There are now abundant resources on the internet and in the library to guide the way. And so many recipes and delicious plant-based products are out there! The family and friends part has actually been easier than we expected as well. Most are very accepting, and even accommodating, of our off-normal diet. Generally, they are just curious about why and how we have changed, since most have heard of the benefits of a plant-based diet and would like to try it out for themselves and their families. I am only too happy to help them!
Reducing Your Footprint
So, how could you proceed on your own journey to reduce your environmental footprint? A good first step is to use a calculator like this one to see where your footprint is heaviest and get ideas on ways to shrink it. There are some good resources out there that can tell you what personal actions would have the most impact. Of course, you’ll want to get the whole family involved in greening your life, and here’s a terrific, practical approach to getting started with climate and nature-healing activities.
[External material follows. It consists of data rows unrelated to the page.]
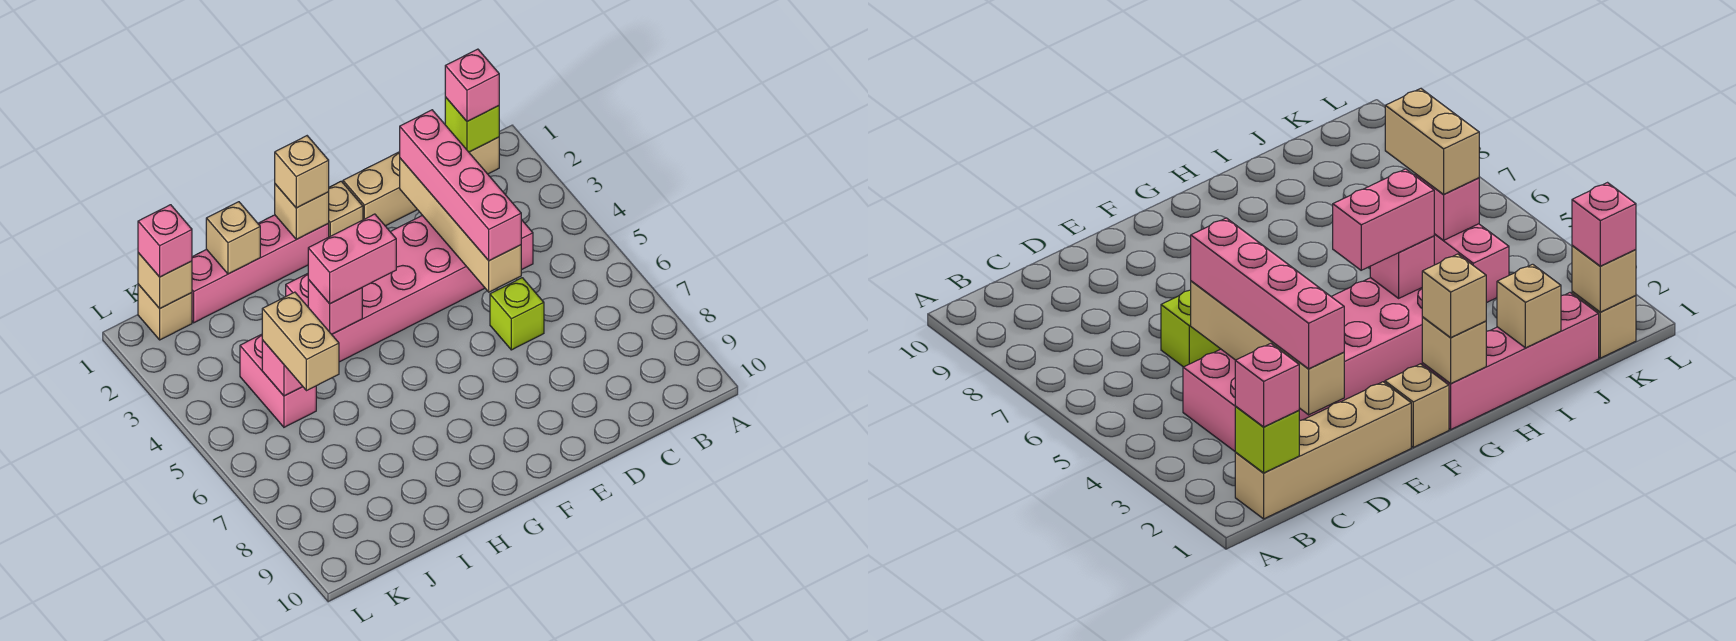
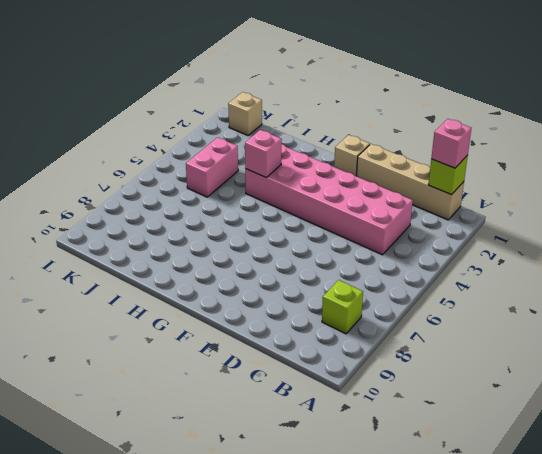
lime 1x1 brick [322,280,363,334] -> lime 1x1 brick moved to [490,278,544,350]
none -> pink 1x4 brick [192,215,329,323]
none -> tan 1x4 brick [400,158,521,292]
none -> tan 1x1 brick [275,184,329,239]

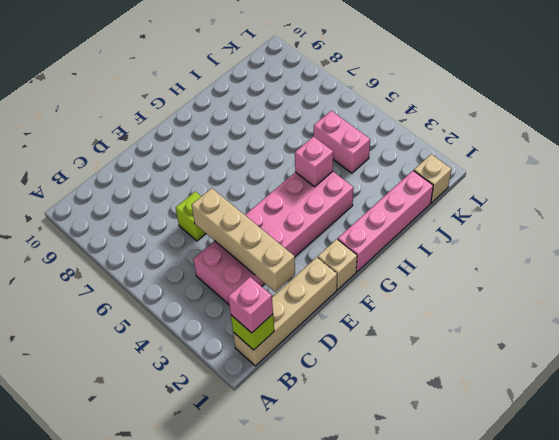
none -> tan 1x1 brick [275,184,329,239]
none -> tan 1x1 brick [206,202,260,274]
none -> pink 1x1 brick [262,340,303,396]

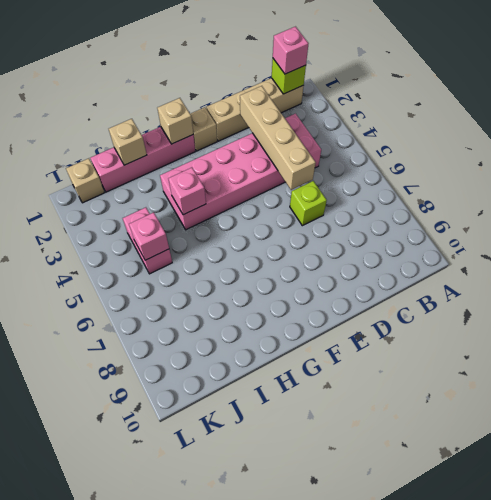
none -> tan 1x1 brick [138,253,192,308]
none -> pink 1x4 brick [400,110,521,261]
none -> tan 1x1 brick [275,136,329,208]

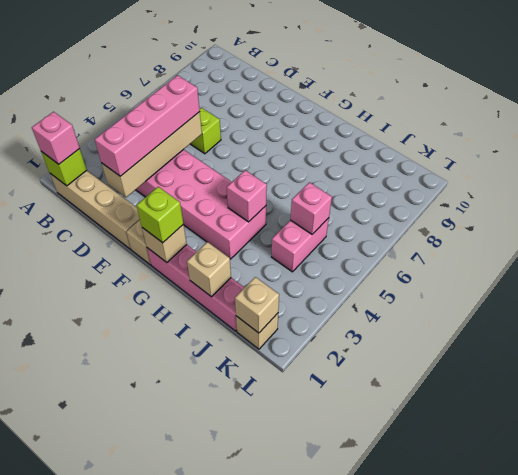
lime 1x1 brick [137,187,183,243] -> tan 1x1 brick [275,136,329,208]
none -> pink 1x2 brick [308,214,396,304]
none -> tan 1x2 brick [262,292,339,391]
none -> pink 1x1 brick [138,205,192,277]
I think the best way to really make a big contribution to reducing your footprint is to find some aspect of sustainability that inspires you. Does cooking or gardening make you happy? Great! Find amazing plant-based recipes to feed your family or start growing your own food using homemade compost. How about cars or finance? Check out electric vehicles, or research ways to divest from fossil fuels and invest in more sustainable technologies. Are you an artist, musician, or writer? The world needs your talent and vision to inspire us to care about the Earth!
Whatever your passion, the planet needs you to put it to work for nature, for future generations, and for all of us right now.